Top of EXERCISE TEXT
5 Free Python Tools to Fetch Financial Data from the Web (2024 Edition)
If you’re into finance and Python, you’re probably always on the lookout for ways to fetch financial data efficiently—and preferably, without breaking the bank (or blowing up your API limits). In this post, we’ll explore 5 free Python tools that let you grab financial information right from the web. We’ll cover the pros, cons, and throw in a small type-checked Python snippet for each. Let’s dive in!
1. Pandas DataReader
The good old reliable tool for financial data retrieval. Pandas DataReader is an extension of the Pandas library. It allows you to pull financial data from multiple online sources like Yahoo Finance, FRED, and more.
Pros:
- Easy to use, familiar Pandas syntax.
- Can fetch data from multiple sources.
Cons:
- Yahoo Finance API is no longer supported, so some features may break.
- Limited to pre-set data providers.
Bottom of EXERCISE TEXT
◆ ACTIONS TO TAKE:
1: Summarize the post on free Python tools for fetching financial data in two sentences.
2: Carry on the post about free Python financial data tools from its final line, keeping its tone and layout.
Top of DATA SECTION
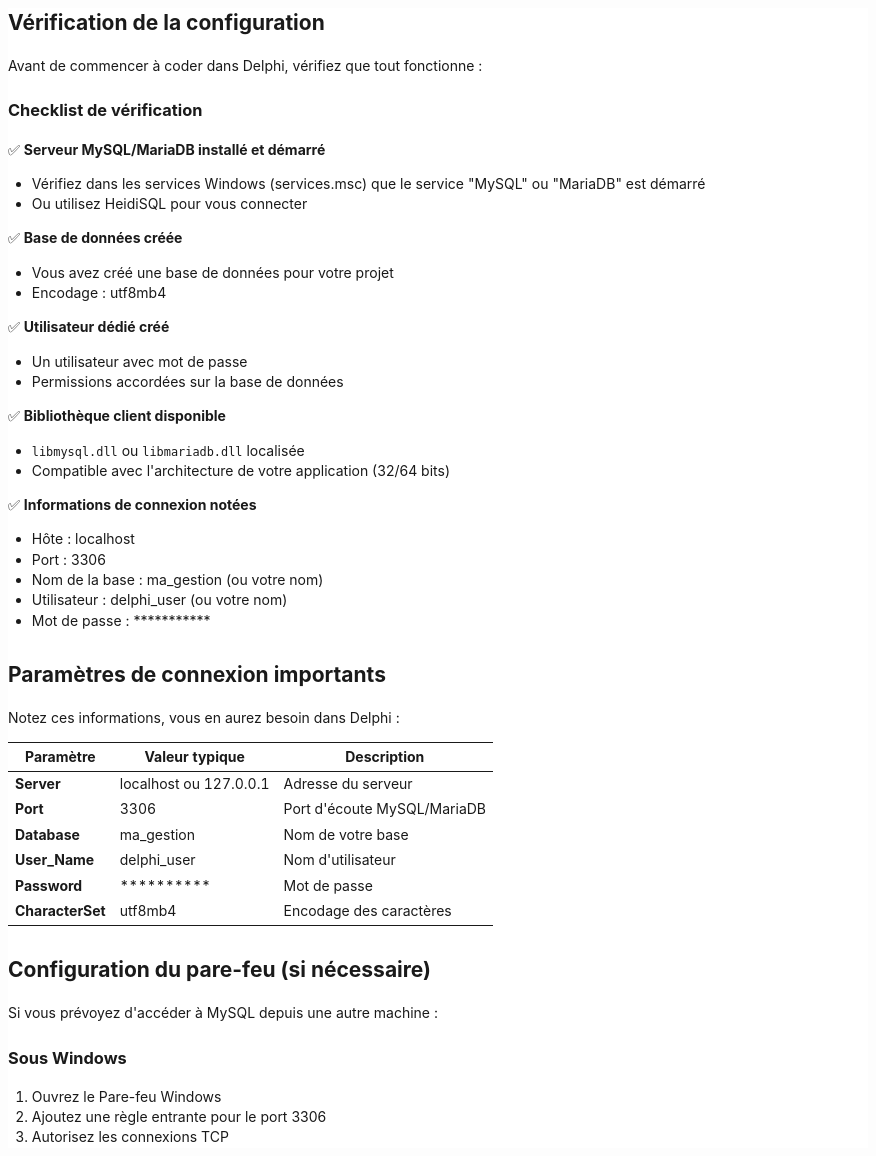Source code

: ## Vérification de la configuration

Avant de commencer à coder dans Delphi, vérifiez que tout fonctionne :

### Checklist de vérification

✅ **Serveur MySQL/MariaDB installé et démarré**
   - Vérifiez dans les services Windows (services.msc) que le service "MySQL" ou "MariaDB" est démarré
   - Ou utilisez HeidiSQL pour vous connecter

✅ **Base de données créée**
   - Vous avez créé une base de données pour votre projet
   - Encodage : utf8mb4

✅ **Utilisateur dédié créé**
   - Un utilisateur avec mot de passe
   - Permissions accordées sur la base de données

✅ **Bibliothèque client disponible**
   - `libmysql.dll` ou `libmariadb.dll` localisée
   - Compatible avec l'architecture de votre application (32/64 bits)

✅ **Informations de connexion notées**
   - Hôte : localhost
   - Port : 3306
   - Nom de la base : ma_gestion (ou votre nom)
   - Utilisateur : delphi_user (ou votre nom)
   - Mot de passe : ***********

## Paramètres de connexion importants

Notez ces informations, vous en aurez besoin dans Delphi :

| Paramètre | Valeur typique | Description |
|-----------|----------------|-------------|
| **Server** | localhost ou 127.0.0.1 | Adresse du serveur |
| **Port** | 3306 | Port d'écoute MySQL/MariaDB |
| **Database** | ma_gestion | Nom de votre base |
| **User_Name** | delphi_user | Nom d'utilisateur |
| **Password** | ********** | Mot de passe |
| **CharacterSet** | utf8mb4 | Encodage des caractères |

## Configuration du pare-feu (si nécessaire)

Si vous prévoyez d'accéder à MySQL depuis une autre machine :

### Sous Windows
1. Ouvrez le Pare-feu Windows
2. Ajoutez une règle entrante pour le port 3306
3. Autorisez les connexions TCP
Bottom of DATA SECTION
Top of DATA SECTION
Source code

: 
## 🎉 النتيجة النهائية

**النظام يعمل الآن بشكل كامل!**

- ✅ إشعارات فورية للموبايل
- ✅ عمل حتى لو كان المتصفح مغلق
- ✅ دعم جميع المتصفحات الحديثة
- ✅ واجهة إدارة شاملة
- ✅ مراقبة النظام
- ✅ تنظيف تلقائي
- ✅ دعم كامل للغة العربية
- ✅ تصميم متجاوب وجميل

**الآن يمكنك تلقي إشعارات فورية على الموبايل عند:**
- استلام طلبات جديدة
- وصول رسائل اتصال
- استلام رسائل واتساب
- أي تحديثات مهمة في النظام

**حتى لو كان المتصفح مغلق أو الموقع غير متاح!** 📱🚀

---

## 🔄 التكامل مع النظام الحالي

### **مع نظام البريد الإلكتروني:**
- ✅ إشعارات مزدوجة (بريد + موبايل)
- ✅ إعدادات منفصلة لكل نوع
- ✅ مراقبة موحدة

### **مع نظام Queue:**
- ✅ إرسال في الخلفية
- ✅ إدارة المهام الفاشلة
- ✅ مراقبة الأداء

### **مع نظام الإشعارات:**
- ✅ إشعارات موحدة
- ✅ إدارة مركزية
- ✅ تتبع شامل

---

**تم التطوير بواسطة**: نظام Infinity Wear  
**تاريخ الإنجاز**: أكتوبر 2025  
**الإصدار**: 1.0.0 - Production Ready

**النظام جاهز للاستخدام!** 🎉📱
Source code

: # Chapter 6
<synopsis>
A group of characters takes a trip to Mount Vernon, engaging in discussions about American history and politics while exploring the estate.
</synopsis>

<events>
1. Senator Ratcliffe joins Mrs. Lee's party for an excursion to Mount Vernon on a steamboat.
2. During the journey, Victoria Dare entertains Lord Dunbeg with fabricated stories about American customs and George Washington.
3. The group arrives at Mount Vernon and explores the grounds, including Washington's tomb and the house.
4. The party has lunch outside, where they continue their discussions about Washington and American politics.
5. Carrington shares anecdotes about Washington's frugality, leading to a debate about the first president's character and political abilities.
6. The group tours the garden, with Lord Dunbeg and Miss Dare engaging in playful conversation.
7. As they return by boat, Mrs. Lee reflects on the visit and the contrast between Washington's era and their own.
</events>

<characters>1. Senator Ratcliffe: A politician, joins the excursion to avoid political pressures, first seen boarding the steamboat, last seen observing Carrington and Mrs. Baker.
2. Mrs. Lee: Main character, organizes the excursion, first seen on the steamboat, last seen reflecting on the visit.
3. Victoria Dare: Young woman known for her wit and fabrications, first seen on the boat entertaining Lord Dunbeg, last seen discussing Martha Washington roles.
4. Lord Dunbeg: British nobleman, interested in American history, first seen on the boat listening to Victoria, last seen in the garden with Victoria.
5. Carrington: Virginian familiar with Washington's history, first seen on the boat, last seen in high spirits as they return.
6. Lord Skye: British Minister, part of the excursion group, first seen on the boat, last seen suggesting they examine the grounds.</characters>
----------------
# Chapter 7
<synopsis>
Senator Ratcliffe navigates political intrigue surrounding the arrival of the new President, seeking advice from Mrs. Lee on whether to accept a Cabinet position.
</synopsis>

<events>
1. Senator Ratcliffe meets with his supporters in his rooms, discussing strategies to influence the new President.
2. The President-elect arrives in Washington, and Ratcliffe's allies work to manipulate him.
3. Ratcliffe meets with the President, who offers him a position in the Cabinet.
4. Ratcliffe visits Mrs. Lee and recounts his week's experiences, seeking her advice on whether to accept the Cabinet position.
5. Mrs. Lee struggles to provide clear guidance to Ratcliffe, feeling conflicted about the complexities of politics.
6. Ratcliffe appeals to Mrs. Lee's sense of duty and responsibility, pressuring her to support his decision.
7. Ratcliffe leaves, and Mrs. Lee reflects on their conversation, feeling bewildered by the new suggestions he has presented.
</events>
Bottom of DATA SECTION
◆ ANSWERS GIVEN:
1: The post introduces five free Python tools for pulling financial data from the web and promises pros, cons, and a small type-checked snippet for each. The first, Pandas DataReader, extends the Pandas library to fetch data from sources such as Yahoo Finance and FRED; it offers familiar syntax and multiple sources, but the Yahoo Finance API is no longer supported and it is limited to preset providers.

2:
Example
import pandas_datareader as pdr
from datetime import datetime
from typing import Any
def get_stock_data(stock: str, start: str, end: str) -> Any:
start_date = datetime.strptime(start, "%Y-%m-%d")
end_date = datetime.strptime(end, "%Y-%m-%d")
return pdr.get_data_yahoo(stock, start=start_date, end=end_date)
# Example usage
# df = get_stock_data("AAPL", "2022-01-01", "2022-12-31")
2. Alpha Vantage
A free, API-based service for retrieving real-time and historical financial data. Alpha Vantage offers free access to stock prices, FX rates, and more. It has a straightforward API you can use in your Python code.
Pros:
- Free API with 500 requests per day (enough for small projects).
- Wide range of data: stocks, forex, crypto, and technical indicators.
Cons:
- Has a requests limit: 5 requests per minute.
- Requires an API key, so there’s some setup required.
Example:
import requests
from typing import Any
def get_alpha_vantage_data(api_key: str, symbol: str) -> Any:
url = f"https://www.alphavantage.co/query"
params = {
'function': 'TIME_SERIES_DAILY',
'symbol': symbol,
'apikey': api_key
}
response = requests.get(url, params=params)
return response.json()
# Example usage
# api_key = "YOUR_API_KEY"
# data = get_alpha_vantage_data(api_key, "AAPL")
4. yFinance
The successor to the now defunct Yahoo Finance API. yFinance is a Python wrapper for Yahoo Finance that provides financial data, stock prices, historical data, and more.
Pros:
- No API key required, super simple to use.
- Supports historical and real-time data.
- Convenient with pandas-like DataFrame outputs.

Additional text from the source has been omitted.